月収96万円 x 12ヶ月 = 年収1152万円

となります。

なお年収ごとの手取りと住民税&所得税の計算もしていますので、よろしければそちらもご覧ください。

月収96万円の場合の月給

月収は年収を12ヶ月で割った額になりますが、月給は月々支払われる給料の額になります。

ボーナスなしなら月収は額面の月給と同じ額になりますが、ボーナスが4.4ヶ月分あるとすると月収96万円の場合の月給はこうなります。

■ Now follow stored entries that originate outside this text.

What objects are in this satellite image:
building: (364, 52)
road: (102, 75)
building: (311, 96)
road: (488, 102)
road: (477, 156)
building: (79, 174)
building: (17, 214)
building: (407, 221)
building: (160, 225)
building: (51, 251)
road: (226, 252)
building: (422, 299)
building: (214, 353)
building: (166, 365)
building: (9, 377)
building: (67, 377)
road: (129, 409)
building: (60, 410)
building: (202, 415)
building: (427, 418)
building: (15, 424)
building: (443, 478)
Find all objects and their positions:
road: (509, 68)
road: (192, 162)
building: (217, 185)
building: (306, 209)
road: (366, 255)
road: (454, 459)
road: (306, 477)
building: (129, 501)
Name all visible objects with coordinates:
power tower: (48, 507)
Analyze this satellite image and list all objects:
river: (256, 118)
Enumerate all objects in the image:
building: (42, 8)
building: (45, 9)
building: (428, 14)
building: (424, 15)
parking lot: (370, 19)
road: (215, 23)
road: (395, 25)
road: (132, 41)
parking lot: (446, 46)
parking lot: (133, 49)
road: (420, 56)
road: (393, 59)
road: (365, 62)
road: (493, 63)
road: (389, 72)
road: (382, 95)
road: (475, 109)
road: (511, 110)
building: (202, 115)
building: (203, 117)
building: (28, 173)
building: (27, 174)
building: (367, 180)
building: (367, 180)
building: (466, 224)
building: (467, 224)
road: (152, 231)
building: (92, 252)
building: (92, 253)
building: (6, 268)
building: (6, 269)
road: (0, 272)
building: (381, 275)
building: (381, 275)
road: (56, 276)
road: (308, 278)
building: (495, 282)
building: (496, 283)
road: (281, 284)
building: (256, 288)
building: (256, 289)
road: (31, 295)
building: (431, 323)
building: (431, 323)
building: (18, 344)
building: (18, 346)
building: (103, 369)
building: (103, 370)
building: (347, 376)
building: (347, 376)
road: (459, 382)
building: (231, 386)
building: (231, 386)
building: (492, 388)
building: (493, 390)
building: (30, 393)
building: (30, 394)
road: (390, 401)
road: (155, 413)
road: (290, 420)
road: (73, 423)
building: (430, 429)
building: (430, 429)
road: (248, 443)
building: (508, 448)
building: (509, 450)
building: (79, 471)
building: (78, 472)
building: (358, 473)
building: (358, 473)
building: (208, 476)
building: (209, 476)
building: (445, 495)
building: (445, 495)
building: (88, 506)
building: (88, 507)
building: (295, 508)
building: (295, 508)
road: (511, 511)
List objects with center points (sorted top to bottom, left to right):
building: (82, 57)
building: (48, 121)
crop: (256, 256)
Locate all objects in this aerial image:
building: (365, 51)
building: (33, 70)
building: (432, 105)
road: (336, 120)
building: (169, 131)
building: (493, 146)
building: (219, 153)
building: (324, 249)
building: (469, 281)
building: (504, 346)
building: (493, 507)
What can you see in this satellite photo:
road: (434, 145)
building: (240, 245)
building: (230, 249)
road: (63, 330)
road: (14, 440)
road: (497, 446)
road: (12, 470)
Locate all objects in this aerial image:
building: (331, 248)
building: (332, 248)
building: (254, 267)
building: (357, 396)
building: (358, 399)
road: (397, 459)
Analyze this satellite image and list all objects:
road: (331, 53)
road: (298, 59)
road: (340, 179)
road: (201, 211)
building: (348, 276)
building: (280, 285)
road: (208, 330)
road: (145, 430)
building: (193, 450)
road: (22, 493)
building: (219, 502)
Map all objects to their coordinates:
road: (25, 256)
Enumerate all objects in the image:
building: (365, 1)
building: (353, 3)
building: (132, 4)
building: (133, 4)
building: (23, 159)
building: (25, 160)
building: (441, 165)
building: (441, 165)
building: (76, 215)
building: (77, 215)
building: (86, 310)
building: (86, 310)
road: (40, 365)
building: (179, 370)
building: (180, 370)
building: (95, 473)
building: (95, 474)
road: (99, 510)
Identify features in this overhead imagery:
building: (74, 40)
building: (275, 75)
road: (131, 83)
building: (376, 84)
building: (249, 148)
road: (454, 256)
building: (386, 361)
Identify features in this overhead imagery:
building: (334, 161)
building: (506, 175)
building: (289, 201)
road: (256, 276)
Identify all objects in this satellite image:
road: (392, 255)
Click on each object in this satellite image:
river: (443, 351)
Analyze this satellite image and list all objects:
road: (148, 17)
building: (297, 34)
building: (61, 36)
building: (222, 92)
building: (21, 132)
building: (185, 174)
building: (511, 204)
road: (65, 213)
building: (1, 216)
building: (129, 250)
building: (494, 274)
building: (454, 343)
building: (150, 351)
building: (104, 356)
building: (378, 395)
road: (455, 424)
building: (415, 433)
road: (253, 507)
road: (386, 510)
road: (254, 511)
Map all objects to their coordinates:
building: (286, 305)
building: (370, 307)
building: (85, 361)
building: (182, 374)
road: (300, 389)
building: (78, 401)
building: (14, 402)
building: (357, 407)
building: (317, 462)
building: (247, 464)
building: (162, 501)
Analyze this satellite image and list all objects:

月収96万円:年収1152万円 ÷ (基本給12ヶ月 + ボーナス4.4ヶ月) = 月給70.2万円

月給が額面の場合や手取りの場合、ボーナスがある場合やない場合の月給96万円場合の手取りと住民税&所得税の計算もしましたので、よろしければそちらもご覧ください。

給与所得控除を計算する

まず、年収ごとの給与所得控除額は

65万円まで 全額
162.5万円まで 65万円
180万円まで 収入 x 40%
360万円まで 収入 x 30% + 18万円
660万円まで 収入 x 20% + 54万円
1000万円まで 収入 x 10% + 120万円
1500万円まで 収入 x 5% + 170万円
1500万円以上 245万円

となります。

この表から月収96万円の場合の給与所得控除の額を計算します。

額面で96万円(賞与なし):年収1152万円 x 5% + 170万円 = 228万円
額面で96万円(賞与あり):年収1570万円 x 0% + 245万円 = 245万円
手取り96万円(賞与なし):年収1795万円 x 0% + 245万円 = 245万円
手取り96万円(賞与あり):年収2691万円 x 0% + 245万円 = 245万円

社会保険料の支払額を調べる

健康保険・厚生年金・雇用保険といった社会保険料も控除の対象となるので、社会保険料の支払額を調べます。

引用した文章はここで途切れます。